Android Studio 3.0 Canary 1: Kotlin tests or Java tests referring to Kotlin classes fail

AgentKnopf :

UPDATE

A bug has been filed for this issue here: https://youtrack.jetbrains.com/issue/KT-17951

UPDATE 2

The bug has been fixed in Android Studio 3.0 Canary 3

Original Post

I just started playing around with Android Studio 3.0 I enabled kotlin support from the get-go. I wrote a really simple Kotlin class in my project:

data class Wallet(val coins: Int) {
    fun add(value: Int): Wallet = Wallet(coins + value)
    fun substract(value: Int): Wallet = if (coins > value) Wallet(coins + value) else throw InsufficientFundsException()
}

Now I wanted to test the class, first I wrote a locally running unittest (test directory) in Kotlin:

class WalletTestKotlin {

    @Throws(Exception::class)
    @Test
    fun add() {
        Assert.assertEquals(22, Wallet(20).add(2).coins.toLong())
        Assert.assertNotEquals(5, Wallet(2).add(13).coins.toLong())
    }
}

It compiles and runs but with the error message:

Class not found: "com.agentknopf.hachi.repository.model.WalletTestKotlin"Empty test suite.

I thus re-wrote the test in Java:

public class WalletTest {

    @Throws(exceptionClasses = Exception.class)
    @Test
    public void add() {
        Assert.assertEquals(22, new Wallet(20).add(2).getCoins());
        Assert.assertNotEquals(5, new Wallet(2).add(13).getCoins());
    }
}

However that test failed as well - this time the Kotlin class "Wallet" couldn't be found:

java.lang.NoClassDefFoundError: com/example/repository/model/Wallet

I wonder if I am missing something ... Running a Java Test, that does not refer to Kotlin classes, but to Java classes only successfully completes.

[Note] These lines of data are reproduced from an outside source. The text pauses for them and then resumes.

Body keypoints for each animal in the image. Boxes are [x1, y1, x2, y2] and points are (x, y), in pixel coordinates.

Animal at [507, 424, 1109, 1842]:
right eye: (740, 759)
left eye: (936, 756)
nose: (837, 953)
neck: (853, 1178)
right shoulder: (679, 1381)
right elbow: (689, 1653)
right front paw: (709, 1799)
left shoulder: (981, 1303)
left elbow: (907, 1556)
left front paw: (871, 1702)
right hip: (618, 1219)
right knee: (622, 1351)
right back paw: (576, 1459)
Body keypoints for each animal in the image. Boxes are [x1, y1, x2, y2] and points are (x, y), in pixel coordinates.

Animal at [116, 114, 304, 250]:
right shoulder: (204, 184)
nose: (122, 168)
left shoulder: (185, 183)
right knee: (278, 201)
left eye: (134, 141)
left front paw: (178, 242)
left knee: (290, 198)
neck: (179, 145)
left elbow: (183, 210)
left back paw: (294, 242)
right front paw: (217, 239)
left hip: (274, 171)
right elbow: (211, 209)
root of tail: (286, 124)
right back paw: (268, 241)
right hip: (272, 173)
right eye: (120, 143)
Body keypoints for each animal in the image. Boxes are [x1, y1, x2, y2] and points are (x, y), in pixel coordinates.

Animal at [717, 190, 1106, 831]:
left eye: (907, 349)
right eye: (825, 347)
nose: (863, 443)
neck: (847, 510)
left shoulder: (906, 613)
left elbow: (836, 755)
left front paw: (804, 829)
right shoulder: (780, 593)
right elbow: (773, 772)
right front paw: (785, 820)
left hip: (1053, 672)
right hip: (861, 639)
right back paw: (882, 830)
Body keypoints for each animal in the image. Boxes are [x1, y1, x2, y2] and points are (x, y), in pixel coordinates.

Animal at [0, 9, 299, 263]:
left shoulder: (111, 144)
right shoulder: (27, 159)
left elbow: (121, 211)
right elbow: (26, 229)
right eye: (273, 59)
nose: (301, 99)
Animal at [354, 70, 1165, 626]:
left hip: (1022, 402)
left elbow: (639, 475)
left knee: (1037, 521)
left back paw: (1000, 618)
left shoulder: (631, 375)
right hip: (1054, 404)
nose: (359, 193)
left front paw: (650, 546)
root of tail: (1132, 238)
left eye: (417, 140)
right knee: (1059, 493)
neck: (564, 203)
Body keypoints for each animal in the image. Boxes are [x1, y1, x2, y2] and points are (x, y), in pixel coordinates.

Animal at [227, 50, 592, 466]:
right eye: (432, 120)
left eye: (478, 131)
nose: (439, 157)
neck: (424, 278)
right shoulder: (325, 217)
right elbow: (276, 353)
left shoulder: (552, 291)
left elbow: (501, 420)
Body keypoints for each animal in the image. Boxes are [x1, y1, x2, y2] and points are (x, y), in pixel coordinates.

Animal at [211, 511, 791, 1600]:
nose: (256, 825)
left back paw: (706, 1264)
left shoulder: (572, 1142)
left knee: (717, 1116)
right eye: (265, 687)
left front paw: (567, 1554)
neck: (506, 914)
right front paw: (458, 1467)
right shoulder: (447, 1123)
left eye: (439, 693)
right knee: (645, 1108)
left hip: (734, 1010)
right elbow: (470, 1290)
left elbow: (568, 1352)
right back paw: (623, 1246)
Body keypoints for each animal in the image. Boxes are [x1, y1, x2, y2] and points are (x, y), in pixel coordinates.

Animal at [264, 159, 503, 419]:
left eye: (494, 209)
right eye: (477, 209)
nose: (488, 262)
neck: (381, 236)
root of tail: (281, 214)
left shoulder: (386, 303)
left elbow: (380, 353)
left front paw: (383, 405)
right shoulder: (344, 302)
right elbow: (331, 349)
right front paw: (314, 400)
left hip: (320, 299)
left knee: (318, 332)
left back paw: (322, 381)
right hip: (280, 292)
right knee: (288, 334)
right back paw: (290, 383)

My project build.gradle file is the default one:

// Top-level build file where you can add configuration options common to all sub-projects/modules.

buildscript {
    ext.kotlin_version = '1.1.2-4'
    repositories {
        maven { url 'https://maven.google.com' }
        jcenter()
    }
    dependencies {
        classpath 'com.android.tools.build:gradle:3.0.0-alpha1'
        classpath "org.jetbrains.kotlin:kotlin-gradle-plugin:$kotlin_version"

        // NOTE: Do not place your application dependencies here; they belong
        // in the individual module build.gradle files
    }
}

allprojects {
    repositories {
        jcenter()
        maven { url 'https://maven.google.com' }
        mavenCentral()
    }
}

task clean(type: Delete) {
    delete rootProject.buildDir
}

The dependencies of my Module-specific build.gradle:

dependencies {
    compile fileTree(dir: 'libs', include: ['*.jar'])
    //Kotlin support
    compile "org.jetbrains.kotlin:kotlin-stdlib-jre7:$kotlin_version"
    //Testing libraries
    androidTestCompile('com.android.support.test.espresso:espresso-core:2.2.2', {
        exclude group: 'com.android.support', module: 'support-annotations'
    })
    testCompile 'junit:junit:4.12'
    testCompile "org.jetbrains.kotlin:kotlin-stdlib:$kotlin_version"
    testCompile "org.jetbrains.kotlin:kotlin-test-junit:$kotlin_version"
}
kat :

Workaround (for now):

Put this into your (app-level) build.gradle:

task copyTestClasses(type: Copy) {
    from "build/tmp/kotlin-classes/debugUnitTest"
    into "build/intermediates/classes/debug"
}

Then modify the test JUnit Run/Debug configuration in the bottom down 'before launch', there's 'Gradle-aware make' in it, + another section, select gradle task, select project build.gradle file it is in, and type copyTestClasses. Click here for screenshots of different test framework, but where the plumbing works the same way.

You may need to change/add more directory plumbing depending on your build type. The way you find those odd places is by brute search the project tree for the relevant .class files.